### Set exercise
Pick up the piece on how 37signals writes CSS without build tools and carry it on from its final sentence.

### Page excerpt
Back in April 2024, Jason Zimdars from 37signals published a post about modern CSS patterns in Campfire. He explained how their team builds sophisticated web applications using nothing but vanilla CSS. No Sass. No PostCSS. No build tools.
The post stuck with me. Over the past year and a half, 37signals has released two more products (Writebook and Fizzy) built on the same nobuild philosophy. I wanted to know if these patterns held up. Had they evolved?
I cracked open the source code for Campfire, Writebook, and Fizzy and traced the evolution of their CSS architecture. What started as curiosity became genuine surprise. These are not just consistent patterns. They are improving patterns. Each release builds on the last, adopting progressively more modern CSS features while maintaining the same nobuild philosophy.
These are not hobby projects. Campfire is a real-time chat application. Writebook is a publishing platform. Fizzy is a full-featured project management tool with kanban boards, drag-and-drop, and complex state management. Combined, they represent nearly 14,000 lines of CSS across 105 files.
Not a single line touches a build tool.
The Tailwind Question
Let me be clear: there is nothing wrong with Tailwind. It is a fantastic tool that helps developers ship products faster. The utility-first approach is pragmatic, especially for teams that struggle with CSS architecture decisions.

### Source excerpt
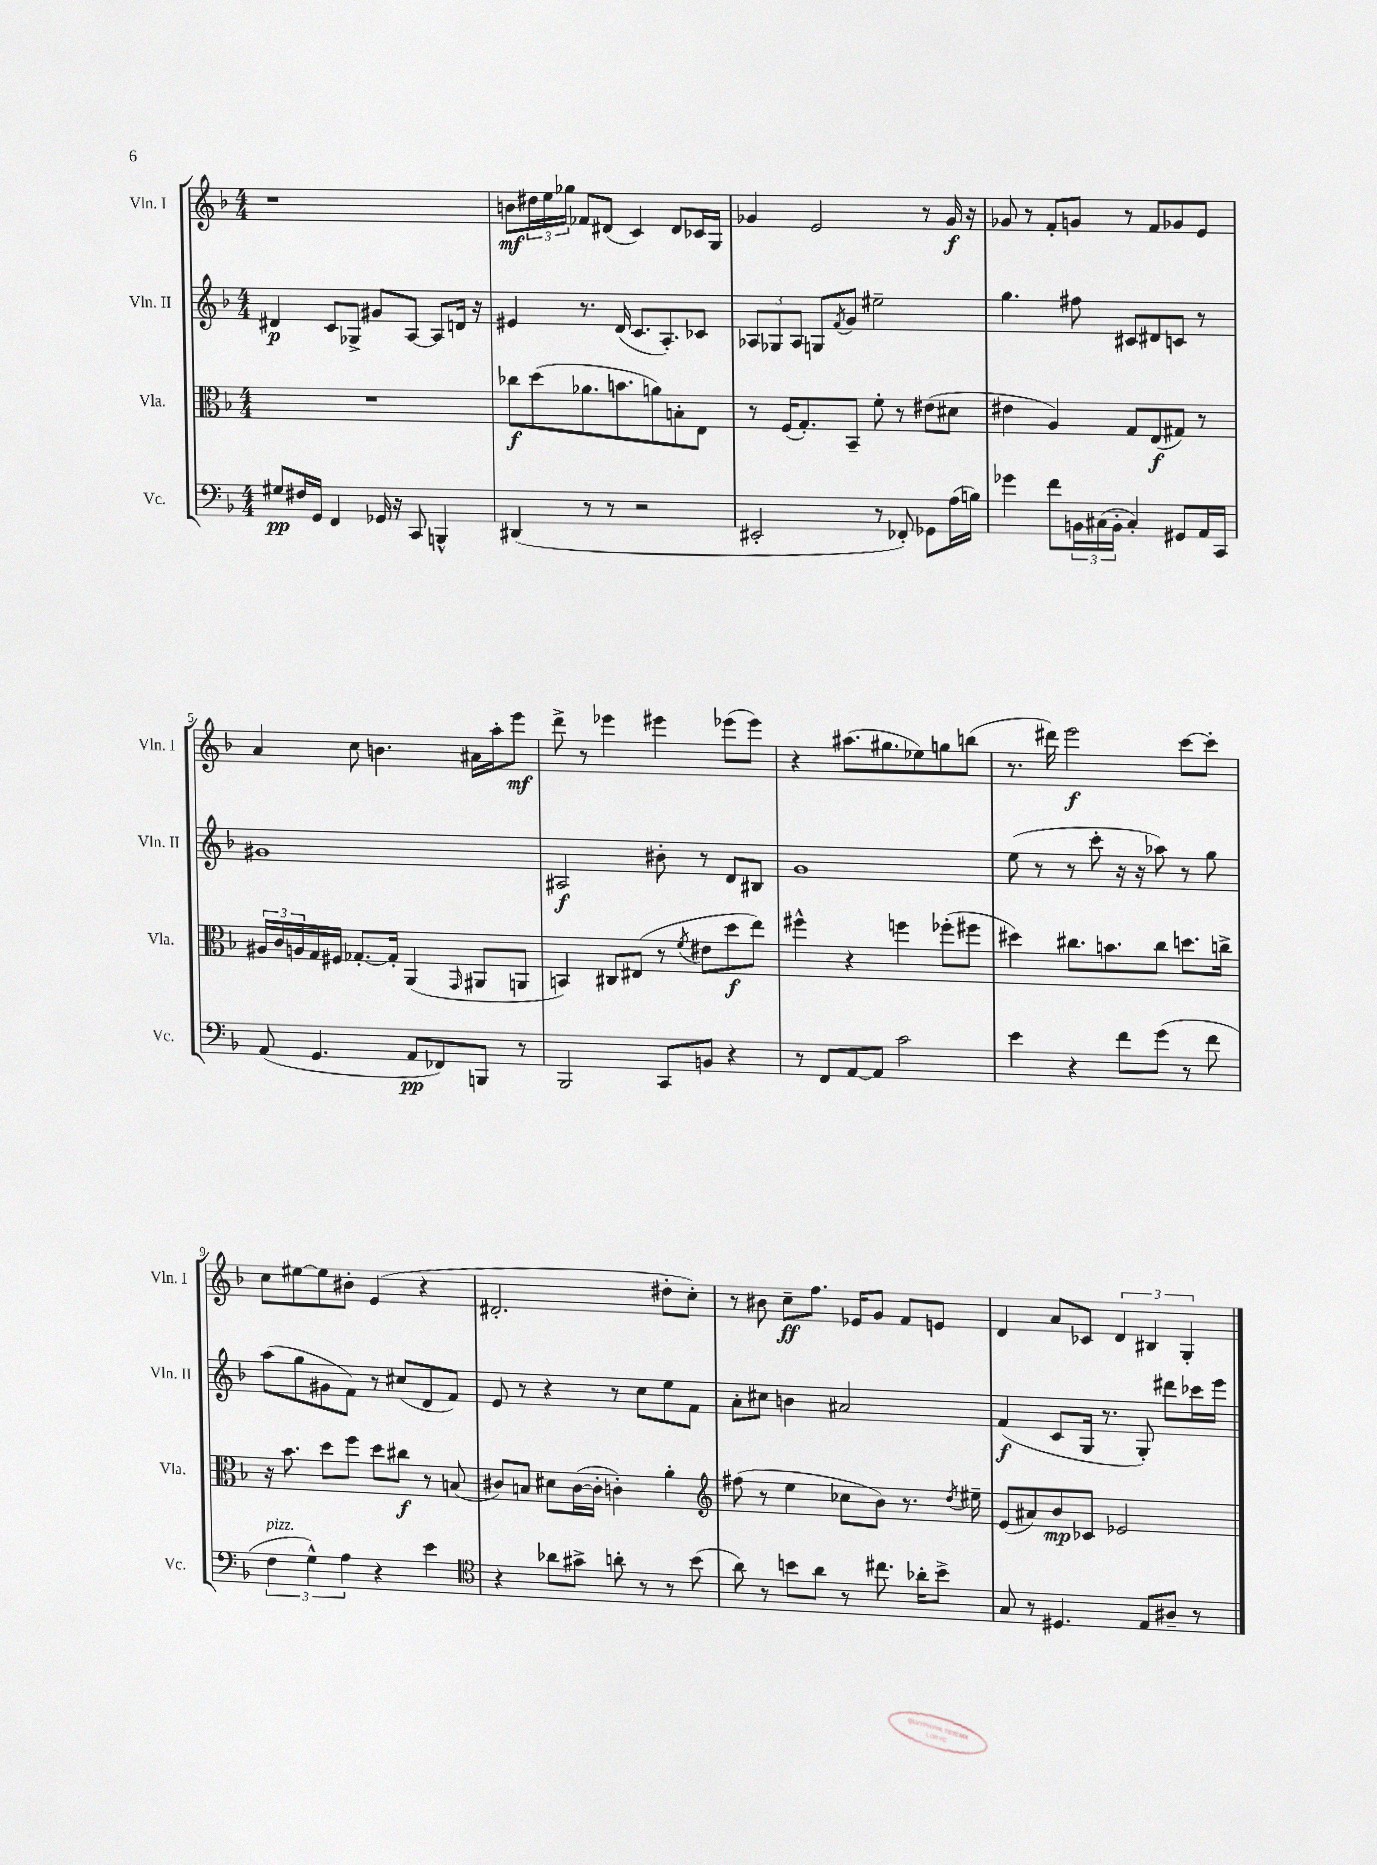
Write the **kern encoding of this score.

### Expected answer
But somewhere along the way, utility-first became the only answer. CSS has evolved dramatically. The language that once required preprocessors for variables and nesting now has:
- Native custom properties (variables)
- Native nesting
- Container queries
- The
:has()selector (finally, a parent selector) - CSS Layers for managing specificity
color-mix()for dynamic color manipulationclamp(),min(),max()for responsive sizing without media queries
37signals looked at this landscape and made a bet: modern CSS is powerful enough. No build step required.
Three products later, that bet is paying off.
The Architecture: Embarrassingly Simple
Open any of these three codebases and you find the same flat structure:
app/assets/stylesheets/
├── _reset.css
├── base.css
├── colors.css
├── utilities.css
├── buttons.css
├── inputs.css
├── [component].css
└── ...
That is it. No subdirectories. No partials. No complex import trees. One file per concept, named exactly what it does.
The Rails asset pipeline (Propshaft, not Sprockets) concatenates these alphabetically. The underscore prefix on _reset.css ensures it loads first. In development, you edit CSS and refresh. Changes appear instantly. In production, Rails fingerprints and minifies automatically.
Zero configuration. Zero build time. Zero waiting.
I would love to see something like this ship with new Rails applications. A simple starting structure with _reset.css, base.css, colors.css, and utilities.css already in place. I suspect many developers reach for Tailwind not because they prefer utility classes, but because vanilla CSS offers no starting point. No buckets. No conventions. Maybe CSS needs its own omakase.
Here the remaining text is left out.